DOCUMENT PASSAGE:
Look, this is a classic tale of two cellar-dwellers in conference play, where one side's fortress could make all the difference against a perpetual roadkill opponent. New Hampshire has scraped together a respectable home record despite their overall woes, turning Lundholm Gym into a tough spot for visitors, while Bryant has been allergic to winning away from Smithfield all season. It's not a marquee matchup by any stretch—both squads are sputtering offensively and leaking points defensively—but the dynamics here scream value on the host, especially with the line sitting tighter than it should given the splits.
The sharp angles? First, massive home/away dichotomies that the books might be underrating. New Hampshire boasts a 7-5 mark at home compared to 1-15 on the road, with their scoring jumping noticeably in friendly confines (think better shooting efficiency and rebounding dominance). Bryant, meanwhile, is a dismal 1-15 away, averaging under 60 points per game in those contests while getting outrebounded badly—hello, second-chance points for the Wildcats. Second, recent form divergence: New Hampshire's losses have been competitive at home (like a three-point heartbreaker to Maine), but Bryant's road outings are blowout city, with four of their last five away games decided by double digits. Add in New Hampshire's edge in offensive rebounding (11.7 per game) against Bryant's weak defensive glass (allowing opponents to snag extra possessions), and you've got a matchup where the hosts control the pace and grind out a cover.

(Stored dataset items)
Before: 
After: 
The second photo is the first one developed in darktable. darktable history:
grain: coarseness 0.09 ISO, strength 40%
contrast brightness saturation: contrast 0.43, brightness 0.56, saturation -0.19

SHORT EXERCISE:
Copy the full New Hampshire–Bryant game preview above, word for word.

ANSWER TO THIS PROBLEM:
Look, this is a classic tale of two cellar-dwellers in conference play, where one side's fortress could make all the difference against a perpetual roadkill opponent. New Hampshire has scraped together a respectable home record despite their overall woes, turning Lundholm Gym into a tough spot for visitors, while Bryant has been allergic to winning away from Smithfield all season. It's not a marquee matchup by any stretch—both squads are sputtering offensively and leaking points defensively—but the dynamics here scream value on the host, especially with the line sitting tighter than it should given the splits.
The sharp angles? First, massive home/away dichotomies that the books might be underrating. New Hampshire boasts a 7-5 mark at home compared to 1-15 on the road, with their scoring jumping noticeably in friendly confines (think better shooting efficiency and rebounding dominance). Bryant, meanwhile, is a dismal 1-15 away, averaging under 60 points per game in those contests while getting outrebounded badly—hello, second-chance points for the Wildcats. Second, recent form divergence: New Hampshire's losses have been competitive at home (like a three-point heartbreaker to Maine), but Bryant's road outings are blowout city, with four of their last five away games decided by double digits. Add in New Hampshire's edge in offensive rebounding (11.7 per game) against Bryant's weak defensive glass (allowing opponents to snag extra possessions), and you've got a matchup where the hosts control the pace and grind out a cover.